Scroll untuk baca artikel

BERITA

POGI Maluku Tegaskan Komitmen Dukung Pemkot Ambon Percepat Penanganan Stunting

Qiran
52
×

POGI Maluku Tegaskan Komitmen Dukung Pemkot Ambon Percepat Penanganan Stunting

Sebarkan artikel ini
Ketua POGI Wilayah Maluku, dr. Janne Pattiasina. Foto-Ist/MANTIK

AMBON | MantikNews.com – Persatuan Dokter Obstetri dan Ginekologi Indonesia (POGI) Wilayah Maluku siap memperkuat kolaborasi dengan Pemerintah Kota (Pemkot) Ambon, dalam menekan angka stunting, melalui dukungan terhadap upaya peningkatan kesehatan ibu dan anak di Kota Ambon.

Hal ini ditunjukkan dengan kegiatan pemeriksaan, dan intervensi kesehatan bagi ibu hamil yang digelar POGI bersama PT Pegadaian dan Dinas Kesehatan (Dinkes) Kota Ambon, di Puskesmas Rumah Tiga, Kota Ambon, Jumat (21/8/2026).

Ketua POGI Wilayah Maluku, dr. Janne Pattiasina mengatakan, persoalan stunting tidak dapat hanya dibebankan kepada pemerintah, tetapi membutuhkan keterlibatan seluruh pihak, termasuk organisasi profesi dan tenaga kesehatan.

“Stunting ini bukan hanya tugas pemerintah, tetapi menjadi tugas kita semua.
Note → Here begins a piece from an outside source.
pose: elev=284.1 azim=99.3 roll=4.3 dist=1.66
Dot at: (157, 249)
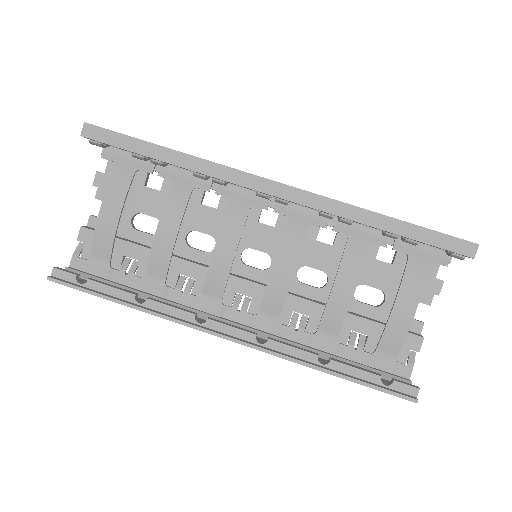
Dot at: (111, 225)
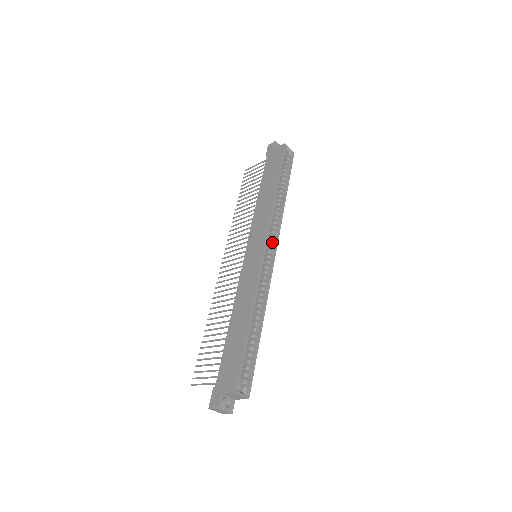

POGI juga memiliki tanggung jawab, untuk ikut membantu pemerintah dalam upaya pencegahan dan penanganan stunting,” kata Janne, saat dihubungi dari Ambon, Sabtu (22/8/2026).

Menurutnya, keterlibatan POGI akan terus diarahkan pada upaya promotif dan preventif, terutama dalam meningkatkan pemahaman masyarakat mengenai pentingnya kesehatan ibu dan anak.

Janne menjelaskan, pencegahan stunting perlu dilakukan sejak sebelum kehamilan, selama masa kehamilan, hingga periode 1.000 hari pertama kehidupan anak.

Karena itu, perhatian terhadap kesehatan ibu menjadi salah satu bagian penting, dalam memutus mata rantai stunting.

Ia menilai, kolaborasi antara POGI, Pemkot Ambon, Dinas Kesehatan, fasilitas pelayanan kesehatan, pihak swasta, serta masyarakat perlu terus diperkuat, agar berbagai program pencegahan stunting dapat berjalan secara berkelanjutan.

“Dengan adanya dukungan dari POGI dan seluruh pihak yang terlibat, kita berharap angka stunting di Kota Ambon dapat terus ditekan,” ujarnya.

Janne menambahkan, upaya tersebut membutuhkan kerja bersama, dan tidak bisa dilakukan secara parsial.

Edukasi kepada calon ibu dan ibu hamil, pemeriksaan kehamilan secara rutin, pemenuhan gizi, serta pemantauan tumbuh kembang anak harus menjadi perhatian bersama.

POGI Wilayah Maluku, kata dia, akan terus membuka ruang kolaborasi dengan pemerintah daerah dan swasta, dalam mendukung program kesehatan ibu dan anak, termasuk upaya percepatan penurunan stunting di Kota Ambon.

“Yang paling penting adalah, bagaimana kita bersama-sama memberikan kontribusi sesuai dengan tugas dan kapasitas masing-masing. Kalau semua pihak bergerak bersama, tentu upaya menekan stunting akan lebih maksimal,” tandasnya.